**Assignment:**
Copy out all the records, replacing "Strasbourg" with "Strassburg" wherever it appears and changing nothing else. Leave the pictures out.

**Supplied entries:**

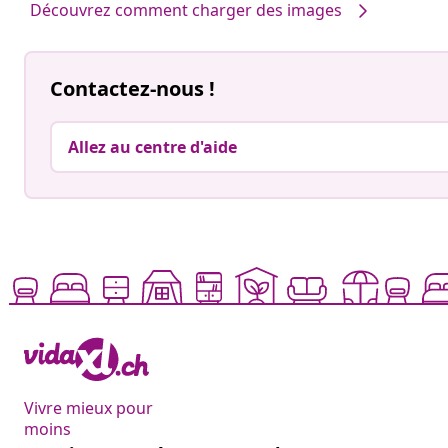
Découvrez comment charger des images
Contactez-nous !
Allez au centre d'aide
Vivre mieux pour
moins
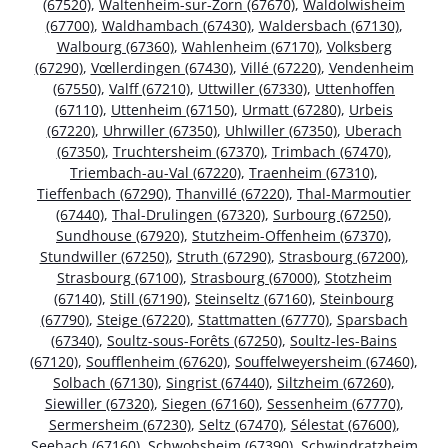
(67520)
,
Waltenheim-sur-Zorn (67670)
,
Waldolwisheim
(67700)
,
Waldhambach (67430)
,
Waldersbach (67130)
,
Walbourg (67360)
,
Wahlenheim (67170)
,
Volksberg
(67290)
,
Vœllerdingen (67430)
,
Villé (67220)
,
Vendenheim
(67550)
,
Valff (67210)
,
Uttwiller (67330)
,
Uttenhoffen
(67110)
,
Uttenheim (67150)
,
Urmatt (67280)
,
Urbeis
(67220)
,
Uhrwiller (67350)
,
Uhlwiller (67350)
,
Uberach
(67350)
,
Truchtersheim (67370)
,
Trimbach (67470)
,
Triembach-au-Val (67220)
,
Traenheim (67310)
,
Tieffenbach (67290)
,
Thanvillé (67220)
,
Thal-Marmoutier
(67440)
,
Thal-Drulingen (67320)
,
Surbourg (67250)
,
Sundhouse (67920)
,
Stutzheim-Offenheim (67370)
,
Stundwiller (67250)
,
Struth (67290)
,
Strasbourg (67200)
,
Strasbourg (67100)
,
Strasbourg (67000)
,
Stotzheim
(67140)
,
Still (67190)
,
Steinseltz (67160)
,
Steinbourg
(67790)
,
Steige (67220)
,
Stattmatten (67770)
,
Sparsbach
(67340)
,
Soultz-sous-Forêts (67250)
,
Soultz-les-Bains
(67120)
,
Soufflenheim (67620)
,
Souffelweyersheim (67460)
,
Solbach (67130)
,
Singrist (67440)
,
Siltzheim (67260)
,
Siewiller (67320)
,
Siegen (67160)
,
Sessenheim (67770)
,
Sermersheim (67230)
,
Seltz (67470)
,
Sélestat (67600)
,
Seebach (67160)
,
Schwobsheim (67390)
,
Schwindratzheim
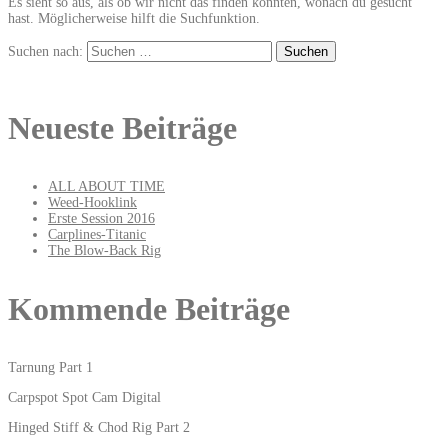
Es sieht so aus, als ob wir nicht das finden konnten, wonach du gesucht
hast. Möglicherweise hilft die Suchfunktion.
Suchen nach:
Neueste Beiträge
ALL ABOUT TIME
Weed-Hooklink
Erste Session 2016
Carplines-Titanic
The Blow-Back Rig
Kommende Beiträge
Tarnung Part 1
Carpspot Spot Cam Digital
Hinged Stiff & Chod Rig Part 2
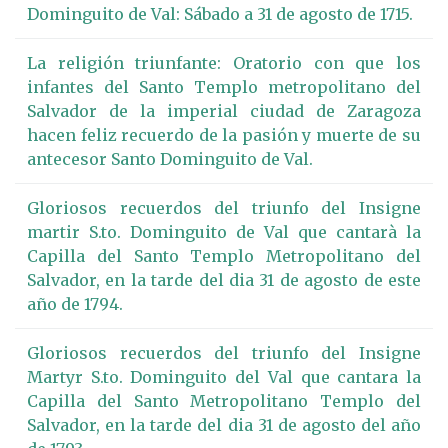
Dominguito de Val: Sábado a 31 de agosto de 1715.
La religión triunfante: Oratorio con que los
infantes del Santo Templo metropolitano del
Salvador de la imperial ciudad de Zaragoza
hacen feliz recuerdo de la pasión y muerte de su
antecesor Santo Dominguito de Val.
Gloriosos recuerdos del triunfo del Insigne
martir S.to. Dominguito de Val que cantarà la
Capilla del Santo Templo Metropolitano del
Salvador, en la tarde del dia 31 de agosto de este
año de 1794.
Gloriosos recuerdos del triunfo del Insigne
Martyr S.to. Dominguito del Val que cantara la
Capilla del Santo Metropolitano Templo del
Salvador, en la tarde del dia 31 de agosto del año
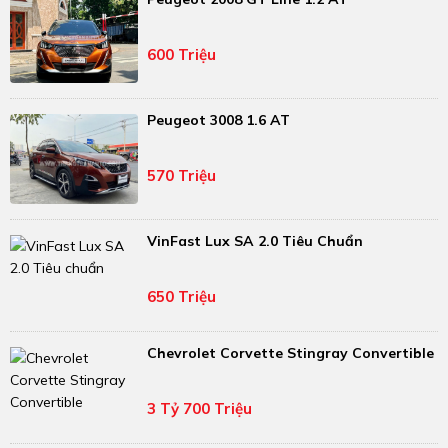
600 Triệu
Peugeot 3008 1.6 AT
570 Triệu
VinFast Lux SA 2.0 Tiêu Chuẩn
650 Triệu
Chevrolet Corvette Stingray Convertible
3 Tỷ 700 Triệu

**Written response:**
Découvrez comment charger des images
Contactez-nous !
Allez au centre d'aide
Vivre mieux pour
moins
(67520)
,
Waltenheim-sur-Zorn (67670)
,
Waldolwisheim
(67700)
,
Waldhambach (67430)
,
Waldersbach (67130)
,
Walbourg (67360)
,
Wahlenheim (67170)
,
Volksberg
(67290)
,
Vœllerdingen (67430)
,
Villé (67220)
,
Vendenheim
(67550)
,
Valff (67210)
,
Uttwiller (67330)
,
Uttenhoffen
(67110)
,
Uttenheim (67150)
,
Urmatt (67280)
,
Urbeis
(67220)
,
Uhrwiller (67350)
,
Uhlwiller (67350)
,
Uberach
(67350)
,
Truchtersheim (67370)
,
Trimbach (67470)
,
Triembach-au-Val (67220)
,
Traenheim (67310)
,
Tieffenbach (67290)
,
Thanvillé (67220)
,
Thal-Marmoutier
(67440)
,
Thal-Drulingen (67320)
,
Surbourg (67250)
,
Sundhouse (67920)
,
Stutzheim-Offenheim (67370)
,
Stundwiller (67250)
,
Struth (67290)
,
Strassburg (67200)
,
Strassburg (67100)
,
Strassburg (67000)
,
Stotzheim
(67140)
,
Still (67190)
,
Steinseltz (67160)
,
Steinbourg
(67790)
,
Steige (67220)
,
Stattmatten (67770)
,
Sparsbach
(67340)
,
Soultz-sous-Forêts (67250)
,
Soultz-les-Bains
(67120)
,
Soufflenheim (67620)
,
Souffelweyersheim (67460)
,
Solbach (67130)
,
Singrist (67440)
,
Siltzheim (67260)
,
Siewiller (67320)
,
Siegen (67160)
,
Sessenheim (67770)
,
Sermersheim (67230)
,
Seltz (67470)
,
Sélestat (67600)
,
Seebach (67160)
,
Schwobsheim (67390)
,
Schwindratzheim
Es sieht so aus, als ob wir nicht das finden konnten, wonach du gesucht
hast. Möglicherweise hilft die Suchfunktion.
Suchen nach:
Neueste Beiträge
ALL ABOUT TIME
Weed-Hooklink
Erste Session 2016
Carplines-Titanic
The Blow-Back Rig
Kommende Beiträge
Tarnung Part 1
Carpspot Spot Cam Digital
Hinged Stiff & Chod Rig Part 2
Dominguito de Val: Sábado a 31 de agosto de 1715.
La religión triunfante: Oratorio con que los
infantes del Santo Templo metropolitano del
Salvador de la imperial ciudad de Zaragoza
hacen feliz recuerdo de la pasión y muerte de su
antecesor Santo Dominguito de Val.
Gloriosos recuerdos del triunfo del Insigne
martir S.to. Dominguito de Val que cantarà la
Capilla del Santo Templo Metropolitano del
Salvador, en la tarde del dia 31 de agosto de este
año de 1794.
Gloriosos recuerdos del triunfo del Insigne
Martyr S.to. Dominguito del Val que cantara la
Capilla del Santo Metropolitano Templo del
Salvador, en la tarde del dia 31 de agosto del año
600 Triệu
Peugeot 3008 1.6 AT
570 Triệu
VinFast Lux SA 2.0 Tiêu Chuẩn
650 Triệu
Chevrolet Corvette Stingray Convertible
3 Tỷ 700 Triệu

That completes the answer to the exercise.